[Opening GIVEN RECORDS section]

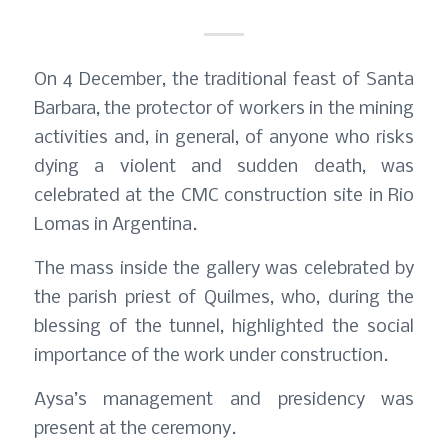
On 4 December, the traditional feast of Santa
Barbara, the protector of workers in the mining
activities and, in general, of anyone who risks
dying a violent and sudden death, was
celebrated at the CMC construction site in Rio
Lomas in Argentina.
The mass inside the gallery was celebrated by
the parish priest of Quilmes, who, during the
blessing of the tunnel, highlighted the social
importance of the work under construction.
Aysa’s management and presidency was
present at the ceremony.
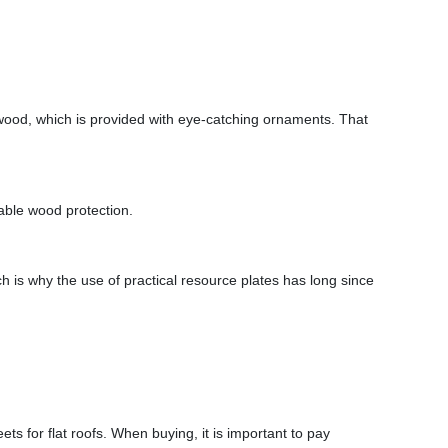
 wood, which is provided with eye-catching ornaments. That
table wood protection.
ich is why the use of practical resource plates has long since
ts for flat roofs. When buying, it is important to pay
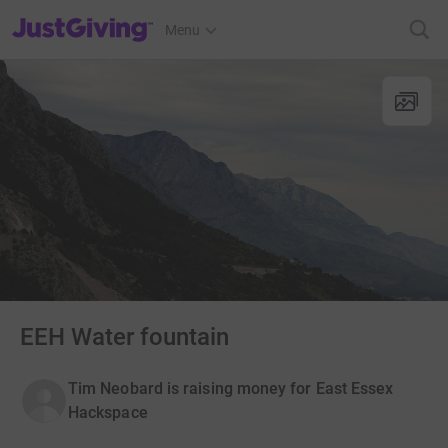
JustGiving’s homepage
Menu
EEH Water fountain
Tim Neobard is raising money for East Essex
Hackspace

[Closing GIVEN RECORDS section]

State the number of lines above that contain "construction". Write nothing besides it.

2